The history, which shows deep research and includes narrative footnotes, weaves in the broader economic and Progressive Era political forces in play in the early 1900s that lead up to the formation of the park. Namesakes Charles Carroll Glover and Anne Mills Archbold were wealthy landowners, who donated property for the park between 1923 and 1933. Famous park hikers have included Rachel Carson, whose 1962 book “Silent Spring” raised concern about the harmful impact of pesticides on the environment.

Clashes over the fate of the forest have pitted park conservationists against powerful development interests, contests that are ongoing.

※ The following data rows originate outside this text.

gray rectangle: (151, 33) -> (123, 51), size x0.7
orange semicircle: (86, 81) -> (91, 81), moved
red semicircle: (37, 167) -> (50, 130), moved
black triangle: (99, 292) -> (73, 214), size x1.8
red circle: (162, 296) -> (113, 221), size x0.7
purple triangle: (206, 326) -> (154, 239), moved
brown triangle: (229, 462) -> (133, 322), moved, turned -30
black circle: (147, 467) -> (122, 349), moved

Nuggets in the history, part of the historic register nomination in 2006, include:

  • Glover was president of Riggs Bank, after starting as a teller, and was a founder of the Washington Board of Trade in 1889, an organization that advocated before Congress about local concerns. He served on committees dealing with parks and education. Glover, who died in 1936, kept what the history terms a “country home” in Westover, near the area that now makes up the park. National financial reform proposals by Glover figured in legislation that led to the Federal Reserve Act.

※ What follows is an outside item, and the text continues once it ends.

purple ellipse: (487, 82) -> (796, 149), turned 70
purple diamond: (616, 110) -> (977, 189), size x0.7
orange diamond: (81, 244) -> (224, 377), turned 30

  • Archbold was the daughter of John D. Archbold, who started an oil company in 1875 that merged with John D. Rockefeller’s Standard Oil Trust, where he served as vice-president. She spent much of her early life in Europe. Her donations included land in England for a forerunner organization to the Girl Scouts of America and financial backing for a tropical botanical garden collection expedition. Divorced, she established the Italian-villa style Hillandale estate on Reservoir Road, with the move to Washington possibly tied to her son’s attendance at Sidwell Friends School.

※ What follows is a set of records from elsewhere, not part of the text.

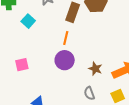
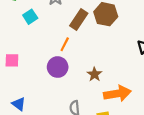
brown star: (95, 69) -> (94, 74), moved

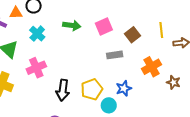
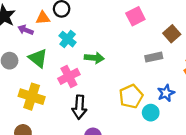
green arrow: (72, 25) -> (94, 58), moved
pink square: (104, 27) -> (135, 16), moved
black arrow: (63, 90) -> (79, 107), moved

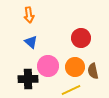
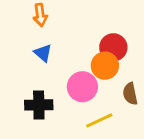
pink circle: (48, 66) -> (82, 87), moved
orange circle: (75, 67) -> (105, 66), moved

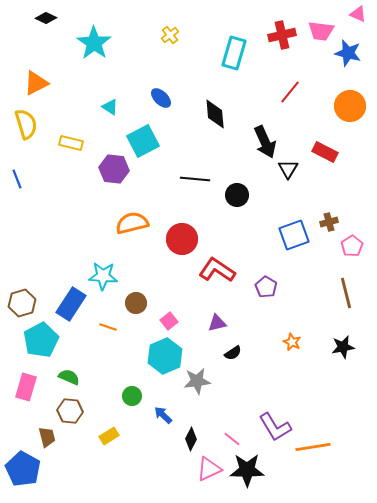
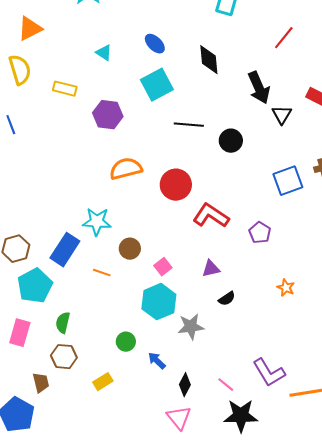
cyan square: (143, 141) -> (157, 85), moved
green semicircle: (69, 377) -> (63, 323), turned -100
pink triangle: (209, 469) -> (179, 418), moved, turned -44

  • Geologically, the park is part of an “erosional element” of the Lafayette Plateau or Brandywine Terrace, which includes outcroppings of gray-blue stone categorized as Kensington granite. The valley walls of the Foundry Branch stream that drains the forest run 40- to 50-feet tall.
  • Around the early 1800s, a lake came to life in the area south Reservoir Road, the result of dam built to provide hydro power to the Columbian Foundry, which at its height annually produced 300 guns and millions of shots. It was the work site of Henry Foxhall, described as the “country’s preeminent iron worker” and someone who worked for Revolutionary War financier Robert Morris. It later became a brewery.
  • The Native American quarry was on the east valley wall near Beecher Street. Debris from the flint knapping, or chipping of the stone, can be easily seen.
  • As the 1950s turned into the 1960s, Archbold, C. Carroll Glover, Jr., along with Foxhall Village residents and other city denizens, fended off assorted plans to run multi-lane highways through the park, projects that involved a bridge over the Potomac’s Three Sisters Island by the Palisades and clover-leaf accesses at Massachusetts Avenue and other sites. Opponents called the city and federal highway plans a violation of the public trust. U.S. Senate majority leader Michael Mansfield (D-Montana), a park neighbor, pushed legislation to move authority for the park’s road right-of-way from the city to the National Park Service. Shortly after Archbold’s death in 1968, the shift occurred.

But the park was not out of the woods. Its struggles continue today, with new threats of encroachment by development and erosion.